Hemly Cider – A lovely perry. I only took a quick sip of Marie’s, but liked its strong pear flavor and complexity, so we bought a bottle for later enjoyment.
• Strawberry (Humboldt Cider Company) – Harsh and not particularly strawberry-tasting.
• Apricot (Indigeny Reserve) – Apple cider mixed with apricot puree. Very smooth and sweet. Maybe not one I’d drink a pint at a time of, but another that would be wonderfully refreshing in an Old Fashioned glass. I do admit that the cider flavor gets a little lost behind the apricot, but it was tasty.

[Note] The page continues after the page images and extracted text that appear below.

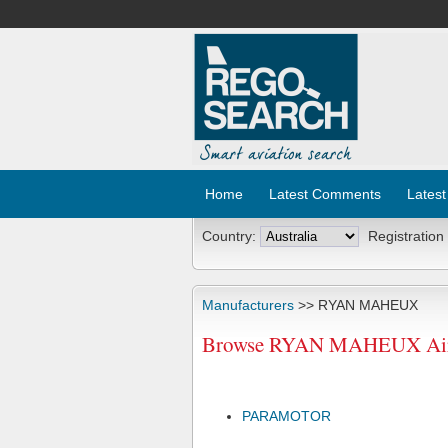
Home
Latest Comments
Latest
Country:
Registration
Manufacturers
>> RYAN MAHEUX
Browse RYAN MAHEUX Aircr
PARAMOTOR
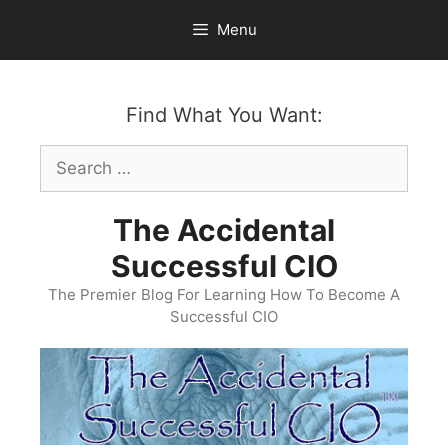
Skip
Menu
to
content
Find What You Want:
Search
for:
The Accidental
Successful CIO
The Premier Blog For Learning How To Become A
Successful CIO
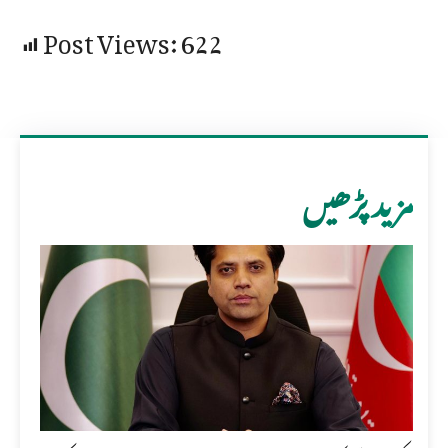
Post Views:
622
مزید پڑھیں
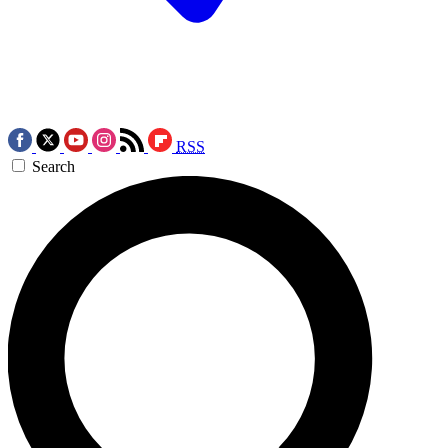
RSS
Search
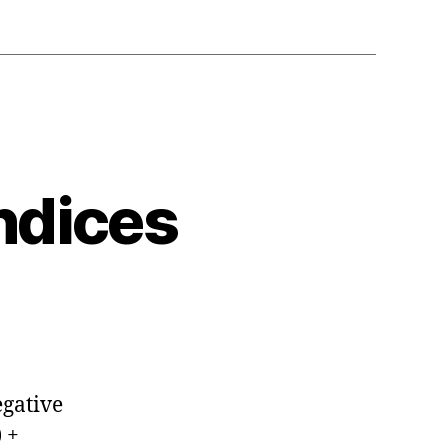
ndices
egative
 +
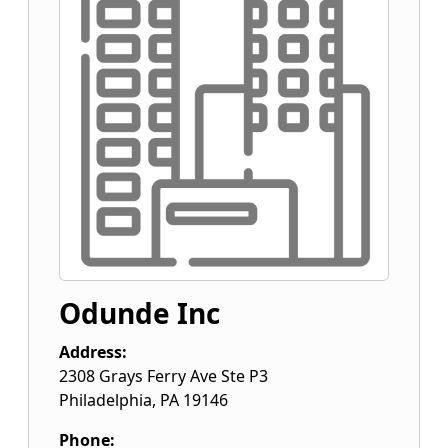
Odunde Inc
Address:
2308 Grays Ferry Ave Ste P3
Philadelphia
,
PA
19146
Phone:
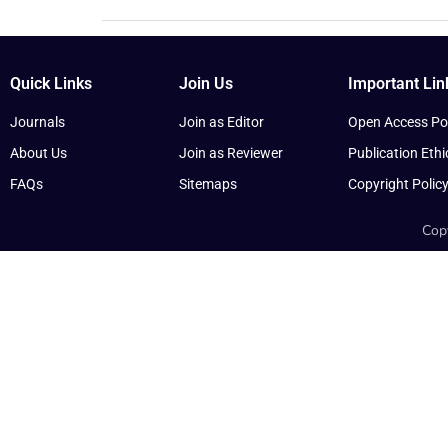
Quick Links
Join Us
Important Lin
Journals
Join as Editor
Open Access Pol
About Us
Join as Reviewer
Publication Ethi
FAQs
Sitemaps
Copyright Polic
Copy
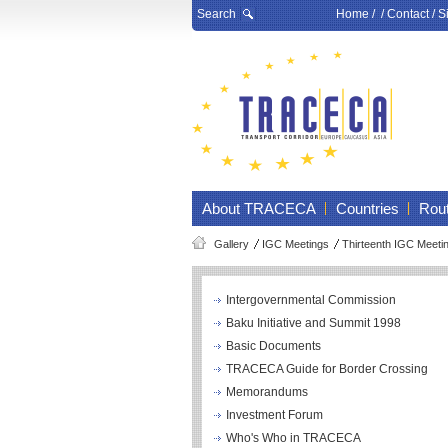
Search
Home
/ /
Contact
/
S
About TRACECA
Countries
Rou
Gallery
IGC Meetings
Thirteenth IGC Meeti
Intergovernmental Commission
Baku Initiative and Summit 1998
Basic Documents
TRACECA Guide for Border Crossing
Memorandums
Investment Forum
Who's Who in TRACECA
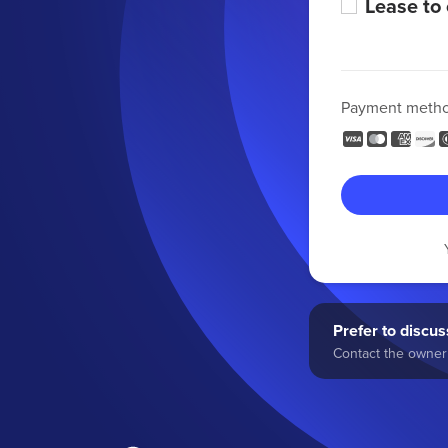
Lease to
Payment meth
Prefer to discuss
Contact the owner 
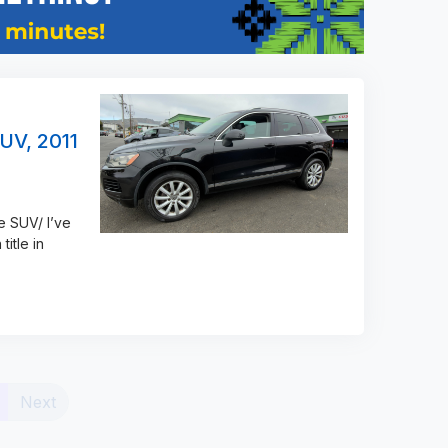
UV, 2011
e SUV/ I’ve
title in
(current)
Next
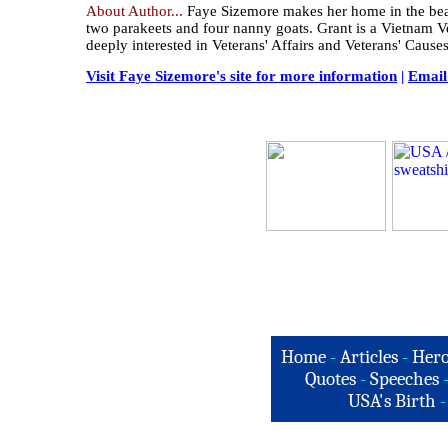
About Author...
Faye Sizemore makes her home in the beauti
two parakeets and four nanny goats. Grant is a Vietnam V
deeply interested in Veterans' Affairs and Veterans' Causes
Visit Faye Sizemore's site for more information
|
Email
Home
-
Articles
-
Hero
Quotes
-
Speeches
USA's Birth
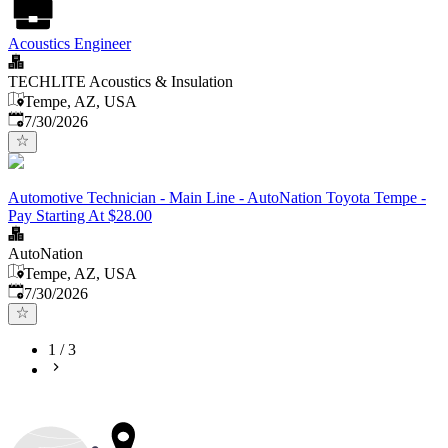
Acoustics Engineer
TECHLITE Acoustics & Insulation
Tempe, AZ, USA
Published
:
7/30/2026
Automotive Technician - Main Line - AutoNation Toyota Tempe -
Pay Starting At $28.00
AutoNation
Tempe, AZ, USA
Published
:
7/30/2026
1
/
3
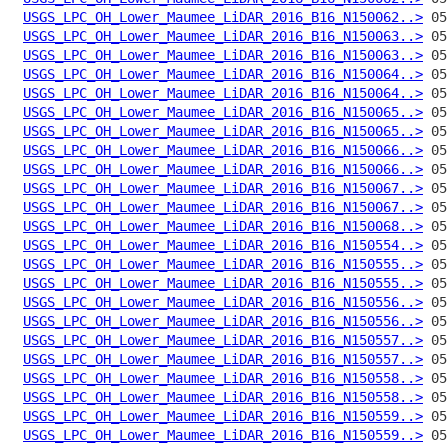
USGS_LPC_OH_Lower_Maumee_LiDAR_2016_B16_N150062..>
USGS_LPC_OH_Lower_Maumee_LiDAR_2016_B16_N150063..>
USGS_LPC_OH_Lower_Maumee_LiDAR_2016_B16_N150063..>
USGS_LPC_OH_Lower_Maumee_LiDAR_2016_B16_N150064..>
USGS_LPC_OH_Lower_Maumee_LiDAR_2016_B16_N150064..>
USGS_LPC_OH_Lower_Maumee_LiDAR_2016_B16_N150065..>
USGS_LPC_OH_Lower_Maumee_LiDAR_2016_B16_N150065..>
USGS_LPC_OH_Lower_Maumee_LiDAR_2016_B16_N150066..>
USGS_LPC_OH_Lower_Maumee_LiDAR_2016_B16_N150066..>
USGS_LPC_OH_Lower_Maumee_LiDAR_2016_B16_N150067..>
USGS_LPC_OH_Lower_Maumee_LiDAR_2016_B16_N150067..>
USGS_LPC_OH_Lower_Maumee_LiDAR_2016_B16_N150068..>
USGS_LPC_OH_Lower_Maumee_LiDAR_2016_B16_N150554..>
USGS_LPC_OH_Lower_Maumee_LiDAR_2016_B16_N150555..>
USGS_LPC_OH_Lower_Maumee_LiDAR_2016_B16_N150555..>
USGS_LPC_OH_Lower_Maumee_LiDAR_2016_B16_N150556..>
USGS_LPC_OH_Lower_Maumee_LiDAR_2016_B16_N150556..>
USGS_LPC_OH_Lower_Maumee_LiDAR_2016_B16_N150557..>
USGS_LPC_OH_Lower_Maumee_LiDAR_2016_B16_N150557..>
USGS_LPC_OH_Lower_Maumee_LiDAR_2016_B16_N150558..>
USGS_LPC_OH_Lower_Maumee_LiDAR_2016_B16_N150558..>
USGS_LPC_OH_Lower_Maumee_LiDAR_2016_B16_N150559..>
USGS_LPC_OH_Lower_Maumee_LiDAR_2016_B16_N150559..>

• Blackberry Hard Apple Cider (Indigeny Reserve) – Absolutely lovey and brimming with blackberry flavor. We really wanted to buy a bottle of this one, but it was sold out when we were doing our purchasing.
• Strawperry (Mission Trail Cider Co.) – I had so liked their plum cider, tasted a few months ago on a trip to Upcider, but wasn’t too excited by this one. It was tart like a strawberry, but lacked a good strawberry flavor. It was their entry to the Fruit Cider Challenge, though, in which cideries pilot new brews specifically for the event, so it’s possible they just need more time to refine it.
• Cactus Red (101 Cider House) – Strongly flavored of Thai basil, a bit dry and bitter. This wasn’t a favorite.
• Dewbees (Reef Points) – All of the Reef Points offerings were way too dry and bitter for me, but the folks at the booth were so nice about offering a sampling flight of their three ciders on offer, that we went ahead and used a drink ticket to get a glass of this one. The others we sipped were Kid Neptune and Soundings. Just not my style.
• Spice Route Cider (Tieton Cider Works) – I wanted to like this one, but I found it a bit souring to the stomach.
• LumberJack (Schilling Cider) – A rhubarb perry, I found it light, tart, and refreshing. I liked it quite well.
• Apple Pie Mead (The San Francisco Mead Company) – Sweet and strong, perhaps too harsh for this late in the afternoon.
• Peach (Red Branch Cider Company) – A relatively local cidery with a tasting room, we’re planning another trip down there in the near future. So, although I got a full tasting of this one, I’m waiting to claim it on Untappd. It was one of the last ciders I had in a long day, so I didn’t feel I could judge it particularly well in this instance.